[Task]
Quote the records below in full, exactly as given, with the images taken out.

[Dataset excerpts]
[Start of section]

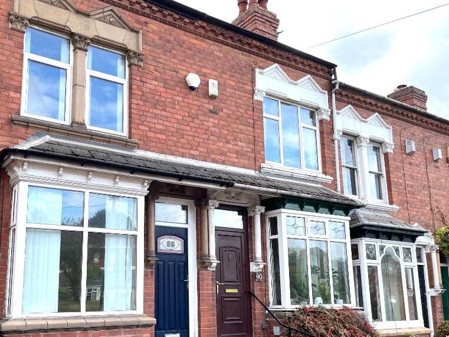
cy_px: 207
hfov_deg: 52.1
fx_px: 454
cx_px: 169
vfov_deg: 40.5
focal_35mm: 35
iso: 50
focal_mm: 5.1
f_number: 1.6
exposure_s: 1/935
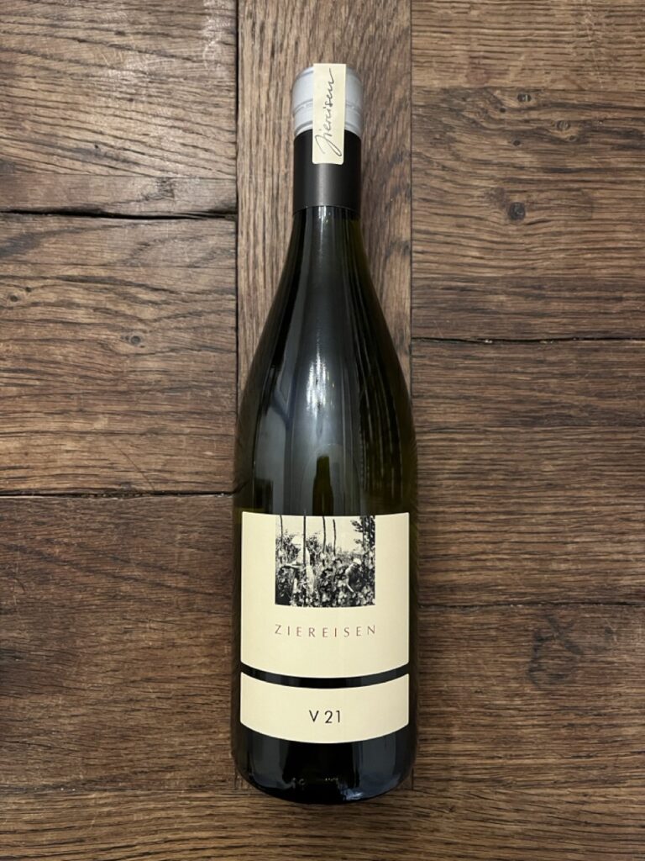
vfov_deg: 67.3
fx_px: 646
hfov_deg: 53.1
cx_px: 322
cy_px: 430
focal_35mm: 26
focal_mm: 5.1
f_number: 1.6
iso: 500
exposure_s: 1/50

[End of section]

[Solution for this exercise]
cy_px: 207
hfov_deg: 52.1
fx_px: 454
cx_px: 169
vfov_deg: 40.5
focal_35mm: 35
iso: 50
focal_mm: 5.1
f_number: 1.6
exposure_s: 1/935
vfov_deg: 67.3
fx_px: 646
hfov_deg: 53.1
cx_px: 322
cy_px: 430
focal_35mm: 26
focal_mm: 5.1
f_number: 1.6
iso: 500
exposure_s: 1/50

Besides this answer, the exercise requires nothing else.